In his kick-off contribution, Costica Dumbrava offers a threefold critique of ius sanguinis as a norm of citizenship acquisition. In reflecting on this critique, I share the scepticism expressed by Rainer Bauböck, Jannis Panagioditis, Scott Titshaw and Kristin Collins. In particular I would note, along the lines of Titshaw’s Indian family example, that the abolition of ius sanguinis would have led in my own family context to four siblings, of whom I am one, being split among three different nationalities: Nigerian, British and Malaysian). However rather than address Dumbrava’s critique head on, I want to suggest that the kind of critique of ius sanguinis that he offers – and the same point would apply to the critique or defence of any of the classic membership rules taken singly as free-standing norms – gets things moving askew from the start. To see this, one needs to take a step back and situate this debate within a slightly different context. When asking what citizenship rules we ought to endorse or reject, we ought to begin with a prior question: ‘what do we need state citizenship rules for?’

In a world of plural autonomous states, there are two basic functions that such rules are to play:

  1. 1.

    to ensure that each and every human being is a citizen of a state and hence that everyone has, at least formally, equal standing in a global society organised as a system of states;

  2. 2.

    to allocate persons to states in ways that best serve the common interest, that is, where this allocation supports protection of the fundamental interests of individuals, the realization of the common good within states and the conditions of cooperation between states.

A plausible response to these requirements is a general principle that Ayelet Shachar calls ‘ius nexi’ which highlights the importance of a genuine connection between persons and the state of which they are citizens.Footnote 1 The notion of ‘genuine connection’ can be glossed in terms of Bauböck’s ‘stakeholder’ view which proposes that those and only those individuals have a claim to membership of a polity whose individual autonomy and wellbeing is linked to the collective self-government and flourishing of that polity.Footnote 2 It seems to me that we should see ius soli, ius sanguinis and ius domicilii under the general principle of ius nexi as denoting different routes through which a genuine connection is presumptively established: through parental citizenship, through place of birth and through residence.

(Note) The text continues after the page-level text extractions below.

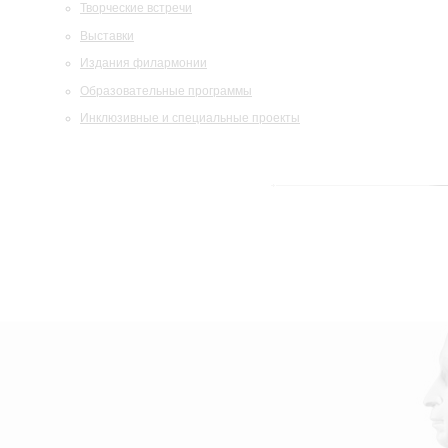
Творческие встречи
Выставки
Издания филармонии
Образовательные программы
Инклюзивные и специальные проекты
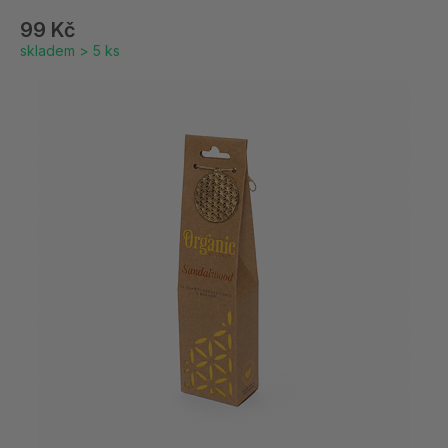
99 Kč
skladem > 5 ks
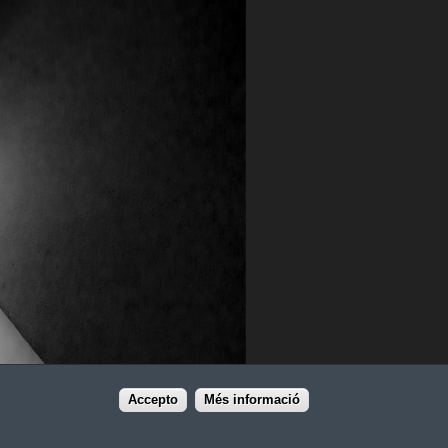
Accepto
Més informació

Seeing each of these rules under this more general principle, rather than seeing each as a single free-standing norm, makes clear two points that are salient to this discussion. First, that in adopting any of these rules we are not reifying ‘blood’ or ‘territory’ or ‘residence’. We regard them instead simply as acknowledgments of the diverse ways in which ius nexi may be given expression – and we need each of them if we are to do justice to the relations of persons to states. Second, that each of the ius soli, ius sanguinis and ius domicilii rules should be qualified by the general principle of ius nexi that they serve. So, for example, an unlimited ius sanguinis rule or a ius soli rule that included a child born to visiting tourists or a ius domicilii rule that granted citizenship after three months residence would be incompatible with the overarching ius nexi principle.

Still it would be in line with Dumbrava’s argument for him to object that the ‘birthright’ rules of ius soli and ius sanguinis can only operate on the basis of the general presumption that parental citizenship and place of birth establish a genuine connection, so why not wait until the children reach their majority? Here I concur with the view advanced by Bauböck that the adequate protection of children’s rights implies that ‘children need not only human rights, they also need their parent’s citizenship’. Titshaw’s example of the serially mobile Indian family and my own peripatetic family history suffice to make this point. Contra Harder, I don’t think that ‘birthright’ rules disguise the political character of membership norms, rather they acknowledge important interests of children, parents and states. Harder’s stress on the relationship of those entitled to citizenship of a given state and those not so entitled doesn’t provide reasons to drop either ius soli or ius sanguinis, what it does is provide reasons for relatively generous ius domicilii rules, of rights to dual/plural nationality and of a more equitable distribution of transnational mobility rights.

And perhaps there may be a clue here to an unstated background commitment of Dumbrava’s critique. If we ask under what, if any, circumstances in a world of plural states, it could make sense to abolish ius sanguinis rules, then I think that the only answer that has any plausibility is a world of open borders characterised by rapid access to citizenship through ius domicilii rules. It may even be plausible that the abolition of ius sanguinis rules would generate political support for more open borders given the problems liable to be posed for sustaining the human right to a family life after the removal of such rules. Whether this is a prudent way of seeking to realise such a world and whether such a world is desirable are, of course, further questions.